Il Gran Premio d'Italia 1950 è stata la settima e ultima prova della stagione 1950 del campionato mondiale di Formula 1. La gara si è tenuta domenica 3 settembre sul circuito di Monza ed è stata vinta dall'italiano Nino Farina su Alfa Romeo, al terzo successo in carriera; Farina ha preceduto all'arrivo i connazionali Alberto Ascari e Dorino Serafini con guida condivisa su Ferrari e uno dei suoi compagni di squadra, l'altro connazionale Luigi Fagioli.

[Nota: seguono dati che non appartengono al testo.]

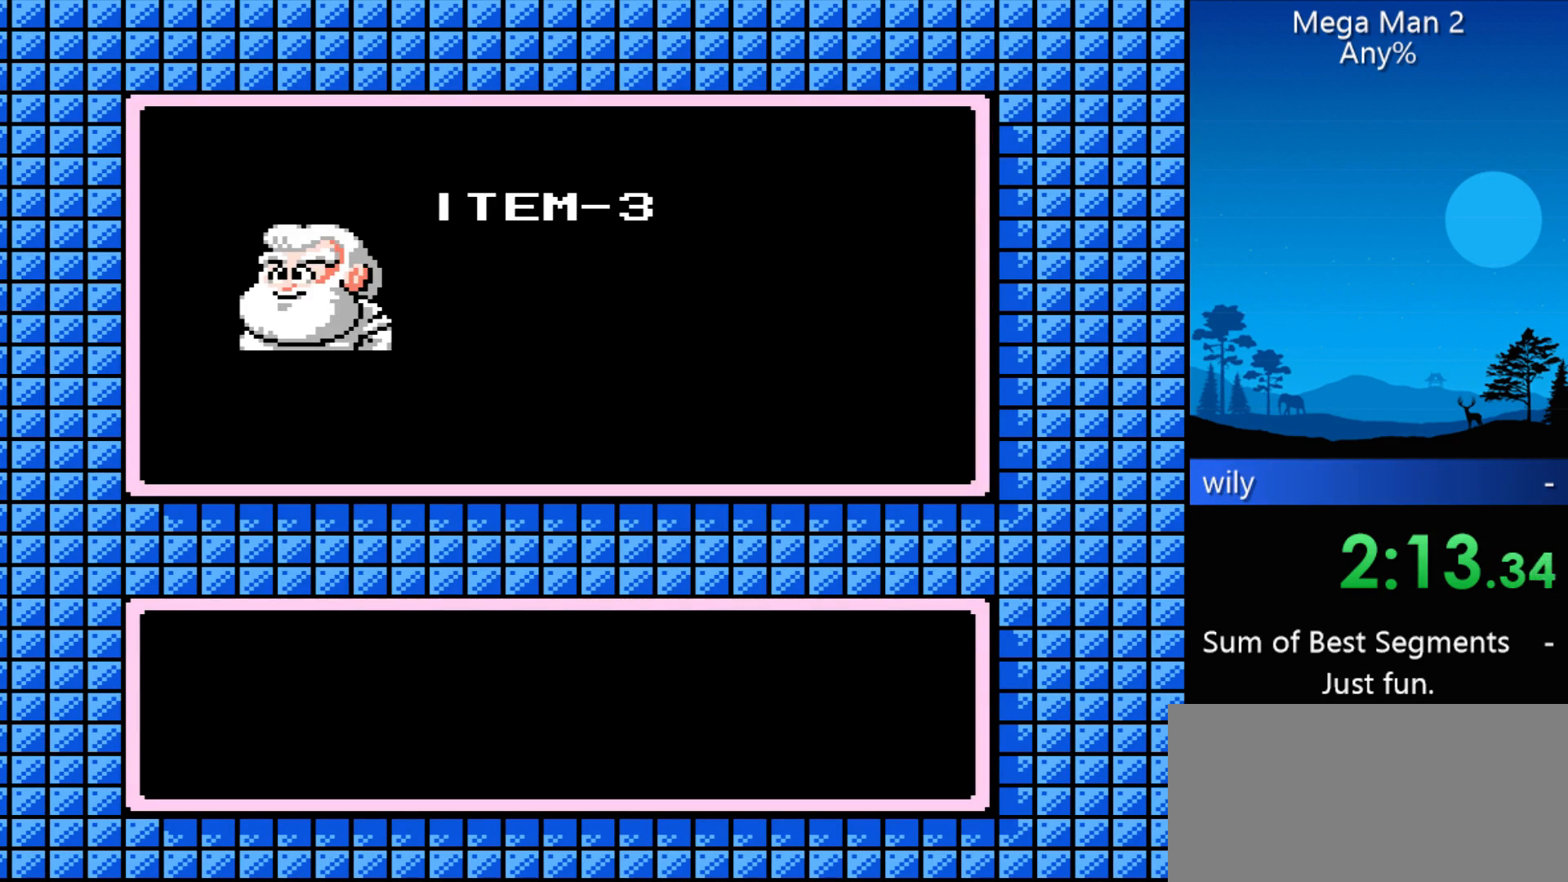
{"buttons": ["B"], "events": [[67, "DPAD_RIGHT", "up"], [100, "B", "down"], [300, "B", "up"], [400, "DPAD_RIGHT", "down"], [500, "B", "down"], [500, "DPAD_RIGHT", "up"]]}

Grazie a questi risultati Farina si è aggiudicato il primo mondiale piloti della storia della Formula 1.

Vigilia[modifica | modifica wikitesto]

Analisi per il campionato piloti[modifica | modifica wikitesto]

Juan Manuel Fangio, con la vittoria del Gran Premio di Francia, si è portato a 26 punti, 2 in più rispetto a Nino Farina e 4 in più rispetto a Luigi Fagioli, suoi compagni di squadra. Fagioli, essendosi piazzato a punti già in quattro gare, in questa può guadagnarne al massimo 6, mentre Farina e Fangio avevano conquistato punti solo in tre occasioni.

Per vincere il mondiale piloti Farina deve:

  • vincere o arrivare secondo;
  • arrivare terzo, quarto o quinto con Farina che non vince;
  • ottenere il giro più veloce con Farina che arriva al massimo terzo;
  • non segnare punti ma con Farina che arriva terzo ottenendo il giro più veloce o quarto senza e con Fagioli che non vince ottenendo il giro più veloce.

Per vincere il mondiale piloti Fagioli deve:

  • vincere ottenendo il giro più veloce con Farina che arriva al massimo terzo e con Fangio che non segna punti.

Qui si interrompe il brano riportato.